[WHAT IS EXPECTED]
Which lines in the records below contain the word "case"? Copy each of them.

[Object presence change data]
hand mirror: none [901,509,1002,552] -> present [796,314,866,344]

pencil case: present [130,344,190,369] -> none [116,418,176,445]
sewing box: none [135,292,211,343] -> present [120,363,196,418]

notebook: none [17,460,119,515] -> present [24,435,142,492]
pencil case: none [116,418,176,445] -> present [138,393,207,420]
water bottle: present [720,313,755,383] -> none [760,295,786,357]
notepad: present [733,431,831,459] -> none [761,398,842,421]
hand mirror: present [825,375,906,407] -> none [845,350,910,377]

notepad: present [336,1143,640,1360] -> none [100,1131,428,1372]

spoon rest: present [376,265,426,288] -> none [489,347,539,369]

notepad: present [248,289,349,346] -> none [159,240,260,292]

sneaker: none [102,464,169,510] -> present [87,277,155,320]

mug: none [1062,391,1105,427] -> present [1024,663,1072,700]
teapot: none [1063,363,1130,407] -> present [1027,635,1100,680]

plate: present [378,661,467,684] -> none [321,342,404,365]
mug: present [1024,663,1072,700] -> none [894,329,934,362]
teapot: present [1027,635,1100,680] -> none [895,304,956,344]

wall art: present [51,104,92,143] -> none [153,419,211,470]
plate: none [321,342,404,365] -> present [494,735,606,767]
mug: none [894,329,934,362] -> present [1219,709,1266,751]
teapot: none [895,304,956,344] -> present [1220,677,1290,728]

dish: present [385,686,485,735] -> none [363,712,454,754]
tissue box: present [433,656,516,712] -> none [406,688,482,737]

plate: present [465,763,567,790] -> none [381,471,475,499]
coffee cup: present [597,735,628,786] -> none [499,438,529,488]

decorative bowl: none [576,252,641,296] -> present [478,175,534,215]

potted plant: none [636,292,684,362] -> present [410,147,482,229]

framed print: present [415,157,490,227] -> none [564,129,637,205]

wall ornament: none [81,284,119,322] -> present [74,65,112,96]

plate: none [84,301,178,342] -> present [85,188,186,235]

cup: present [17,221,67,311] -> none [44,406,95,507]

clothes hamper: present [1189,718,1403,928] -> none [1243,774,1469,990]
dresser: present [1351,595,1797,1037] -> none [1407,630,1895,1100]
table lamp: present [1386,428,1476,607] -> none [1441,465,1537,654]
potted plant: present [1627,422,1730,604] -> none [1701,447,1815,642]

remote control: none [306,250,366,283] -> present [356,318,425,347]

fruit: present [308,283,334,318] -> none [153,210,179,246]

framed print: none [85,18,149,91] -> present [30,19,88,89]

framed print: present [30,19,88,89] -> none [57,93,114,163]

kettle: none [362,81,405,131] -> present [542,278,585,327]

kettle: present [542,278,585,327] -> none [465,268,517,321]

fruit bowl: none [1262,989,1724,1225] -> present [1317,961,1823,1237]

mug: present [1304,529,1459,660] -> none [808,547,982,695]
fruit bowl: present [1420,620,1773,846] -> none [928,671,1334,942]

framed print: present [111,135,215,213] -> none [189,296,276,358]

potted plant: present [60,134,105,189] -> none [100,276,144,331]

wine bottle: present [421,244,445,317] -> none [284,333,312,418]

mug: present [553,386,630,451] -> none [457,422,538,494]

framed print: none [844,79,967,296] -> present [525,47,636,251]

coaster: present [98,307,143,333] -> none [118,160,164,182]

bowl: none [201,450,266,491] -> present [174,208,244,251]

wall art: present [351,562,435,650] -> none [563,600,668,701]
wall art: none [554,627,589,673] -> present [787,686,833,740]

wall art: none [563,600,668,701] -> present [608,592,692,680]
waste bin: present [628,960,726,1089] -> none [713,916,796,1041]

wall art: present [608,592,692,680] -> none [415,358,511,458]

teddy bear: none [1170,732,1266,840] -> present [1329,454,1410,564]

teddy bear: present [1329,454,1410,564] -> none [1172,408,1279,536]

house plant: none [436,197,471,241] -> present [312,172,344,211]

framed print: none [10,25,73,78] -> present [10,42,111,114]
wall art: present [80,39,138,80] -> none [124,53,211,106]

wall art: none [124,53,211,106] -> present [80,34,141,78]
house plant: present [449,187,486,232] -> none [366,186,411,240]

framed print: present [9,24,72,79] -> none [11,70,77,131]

[WRITTEN SOLUTION]
pencil case: present [130,344,190,369] -> none [116,418,176,445]
pencil case: none [116,418,176,445] -> present [138,393,207,420]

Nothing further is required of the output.